Shortly afterwards St. Wilfrid, who had been chosen to succeed Tudi, Bishop of Lindisfarne, went to Gaul for consecration and remained so long absent that King Oswiu determined to wait no longer, and procured the election of Chad as Bishop of York, to which place the Bishopric of Lindisfarne had been transferred. As Canterbury was vacant, he was consecrated by Wini of Worcester, assisted by two British bishops. As bishop he visited his diocese on foot, and laboured in an apostolic spirit until the arrival of St. Theodore, the newly elected Archbishop of Canterbury who was making a general visitation. St. Theodore decided that St. Chad must give up the diocese to St. Wilfrid, who had now returned. When he further intimated that St. Chad's episcopal consecration had not been rightly performed, the Saint replied, "If you decide that I have not rightly received the episcopal character, I willingly lay down the office; for I have never thought myself worthy of it, but under obedience, I, though unworthy, consented to undertake it". St. Theodore, however, desired him not to relinquish the episcopate and himself supplied what was lacking ("ipse ordinationem ejus denuo catholica ratione consummavit" -- Bede, Hist. Eccl. IV, 2). Ceadda then returned to Lastingham, where he remained till St. Theodore called him in 669 to become Bishop of the Mercians. He built a church and monastery at Lichfield, where he dwelt with seven or eight monks, devoting to prayer and study time he could spare from his work as bishop. He received warning of his death in a vision.
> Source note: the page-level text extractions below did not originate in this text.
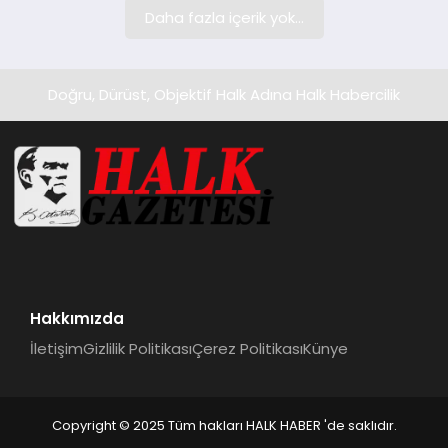
Daha fazla içerik yok...
Doğru, Dürüst, Objektif Halk Adına Halk Habercilik
Hakkımızda
İletişim
Gizlilik Politikası
Çerez Politikası
Künye
Copyright © 2025 Tüm hakları HALK HABER 'de saklıdır.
His shrine, which was honoured by miracles, was removed in the twelfth century to the cathedral at Lichfield, dedicated to Our Lady and the Saint himself. At the Reformation his relics were rescued from profanation by Roman Catholics, and they now lie in the Catholic cathedral at Birmingham, which is dedicated to him. His festival is kept on the 2nd of March. All accounts of his life are based on that given by Venerable Bede, who had been instructed in Holy Scripture by Trumberct, one of St. Chad's monks and disciples.